Classifier	Correct (%)	Incorrect (%)	Cohen’sKappa	Precision	Recall	F-Measure	AUROC
With all variables of data available
SVM	64.371	35.627	0.448	0.643	0.644	0.643	0.708
J48	64.355	35.645	0.420	0.644	0.644	0.629	0.694
NB	20.900	79.001	0.113	0.589	0.209	0.276	0.573
With only ‘Description of Incident’ available
SVM	61.091	38.909	0.392	0.609	0.611	0.609	0.683
J48	58.943	41.058	0.359	0.585	0.589	0.587	0.647
NB	16.728	83.272	0.088	0.595	0.167	0.226	0.561

AUROC: area under the receiver operating curve, NB: Naïve Bayes, SVM: Support Vector Machine.

Figure 4.

Confusion matrix for severity classification for SVM with all columns of data available.

Discussion

This study has shown great promise for automatically analysing patient safety incidents and has achieved this in several incident categories. It has succeeded in accurately classifying the content of incident reports particularly in medication incidents (17/18 categories achieving an AUROC of >0.8) and in pressure ulcers (AUROC 0.981). We have also succeeded in identifying patients who have died, from the content of incident reports, correctly 72.82% of the time, which will provide a valuable safety net.

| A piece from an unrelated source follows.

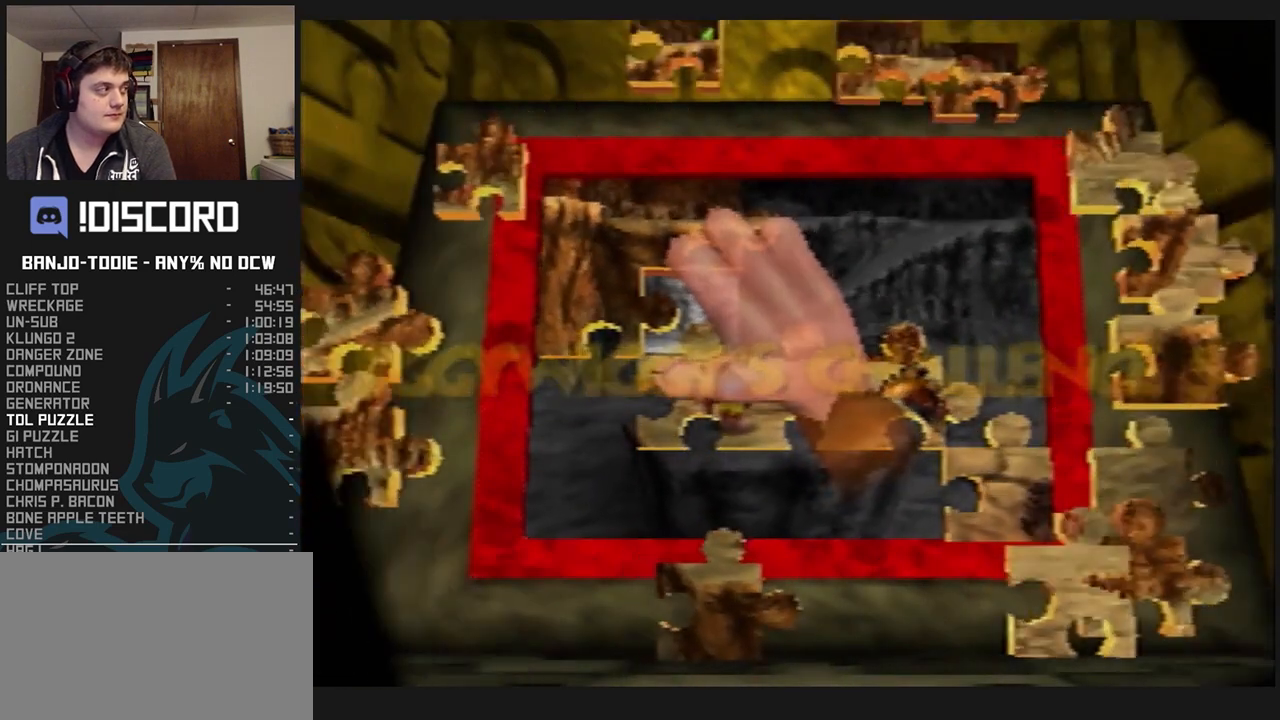
{"buttons": ["L1"], "left_stick": "down", "events": []}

However, we have also shown that this method does not perform well when classifying the severity of harm of patient safety incident reports. While the so-called ‘bag of words’ approach yields limited success, this may be sufficient to serve as a safety net to ensure that important cases are not missed during review. This study has also highlighted the categories that need both further refining of their definitions and where additional categorised incident reports are needed to most efficiently improve and refine the classifier. For example, vaccine errors achieved an almost perfect AUROC of 0.988 – thus, further human classification would not improve this value considerably. In contrast, further training material for the category ‘8 – Communication’ (with an AUROC of 0.84 and only 510 reports) may improve its accuracy considerably.

We found that the number of incident reports is not proportional to the overall success of the categorisation. This is consistent with Ong et al. (2010).¹⁸ Potentially, once the classifier has ascertained the best words to identify an incident category, further reports do not add to its accuracy.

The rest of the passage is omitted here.